The Whitney Biennial is one of the most anticipated events in the world of art museums. Begun as an annual survey of American art in 1932, it became a biennial in 1973. Its overall purpose is to show a snapshot of the contemporary art world, often focusing on very recent works. For the art intelligentsia, it is often an excuse to complain about a) the state of contemporary art, and b) the curatorial choices made, or both—with occasional exceptions, such as the 2012 Biennial, which was met with overwhelming praise.
I’ve already written about stop-motion animation in art museums, as with the Allison Schulnik exhibit at the Wadsworth Atheneum, and now Joshua Mosley’s Jeu du Paume (2014), a three-minute long animated film, is included in the 2014 Whitney Biennial. (Other animated pieces are included in the current Biennial, too, like Jacolby Satterwhite’s Reifying Desire series.) Mosley, a professor and chair of the University of Pennsylvania’s fine arts department, has been making animated pieces in various techniques for years, and has shown at the Museum of Modern Art and the Museo Reina Sofia in Madrid, among other venues.

Jeu de Paume (the term means “palm game” and refers to a precursor to tennis) is not merely a video of a 1907 tennis game played in the court of the Chateau de Fontainebleau southeast of Paris.
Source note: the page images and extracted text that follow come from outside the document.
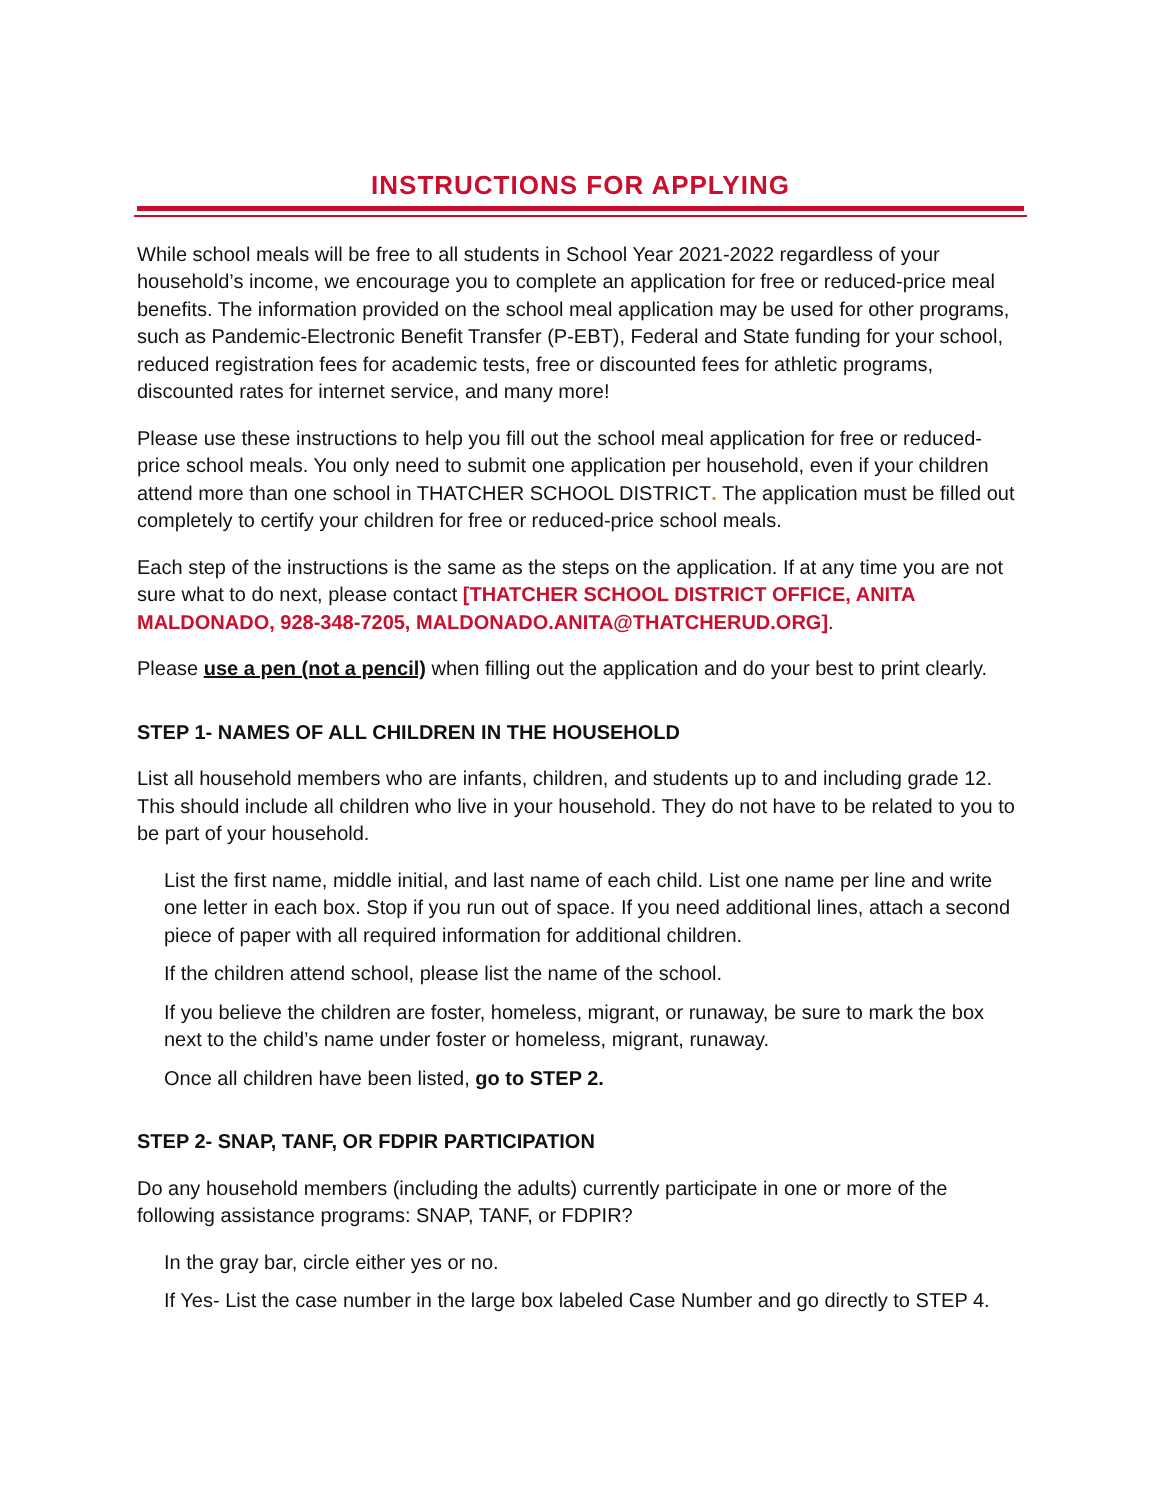INSTRUCTIONS FOR APPLYING
While school meals will be free to all students in School Year 2021-2022 regardless of your household’s income, we encourage you to complete an application for free or reduced-price meal benefits. The information provided on the school meal application may be used for other programs, such as Pandemic-Electronic Benefit Transfer (P-EBT), Federal and State funding for your school, reduced registration fees for academic tests, free or discounted fees for athletic programs, discounted rates for internet service, and many more!
Please use these instructions to help you fill out the school meal application for free or reduced-price school meals. You only need to submit one application per household, even if your children attend more than one school in THATCHER SCHOOL DISTRICT. The application must be filled out completely to certify your children for free or reduced-price school meals.
Each step of the instructions is the same as the steps on the application. If at any time you are not sure what to do next, please contact [THATCHER SCHOOL DISTRICT OFFICE, ANITA MALDONADO, 928-348-7205, MALDONADO.ANITA@THATCHERUD.ORG].
Please use a pen (not a pencil) when filling out the application and do your best to print clearly.
STEP 1- NAMES OF ALL CHILDREN IN THE HOUSEHOLD
List all household members who are infants, children, and students up to and including grade 12. This should include all children who live in your household. They do not have to be related to you to be part of your household.
List the first name, middle initial, and last name of each child. List one name per line and write one letter in each box. Stop if you run out of space. If you need additional lines, attach a second piece of paper with all required information for additional children.
If the children attend school, please list the name of the school.
If you believe the children are foster, homeless, migrant, or runaway, be sure to mark the box next to the child’s name under foster or homeless, migrant, runaway.
Once all children have been listed, go to STEP 2.
STEP 2- SNAP, TANF, OR FDPIR PARTICIPATION
Do any household members (including the adults) currently participate in one or more of the following assistance programs: SNAP, TANF, or FDPIR?
In the gray bar, circle either yes or no.
If Yes- List the case number in the large box labeled Case Number and go directly to STEP 4.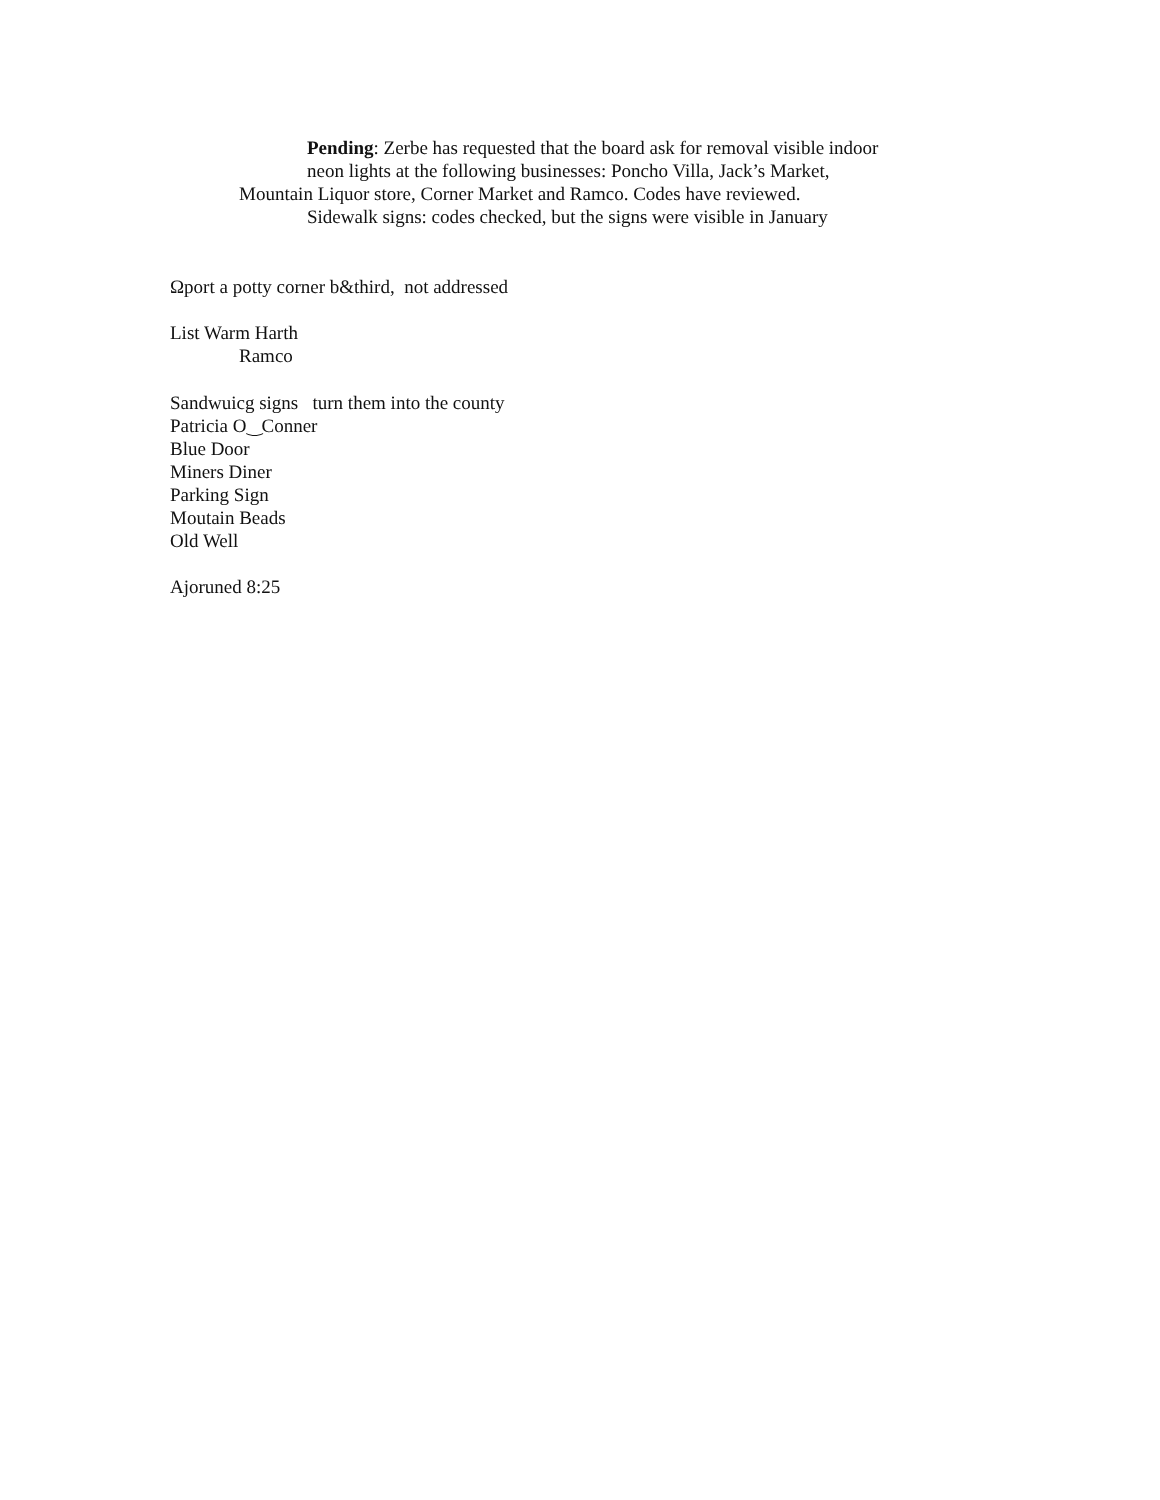Pending: Zerbe has requested that the board ask for removal visible indoor
neon lights at the following businesses: Poncho Villa, Jack’s Market,
Mountain Liquor store, Corner Market and Ramco. Codes have reviewed.
Sidewalk signs: codes checked, but the signs were visible in January
Ωport a potty corner b&third, not addressed
List Warm Harth
Ramco
Sandwuicg signs turn them into the county
Patricia O‿Conner
Blue Door
Miners Diner
Parking Sign
Moutain Beads
Old Well
Ajoruned 8:25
As described on Mosley’s website “…the video employs irregular editing rhythms, shots that stray from the central gameplay, and floating, dance-like camera movements that capture, along with the players’ action, the slanting angles of the architecture, the play of sunlight, and the visibility of the white ball against the dark court. Acknowledging that one’s concentration, both as player and spectator, ebbs and flows over the course of a match, the camera similarly responds to this idiosyncratic focus and the particularities of the environment to capture a shifting sense of human awareness.”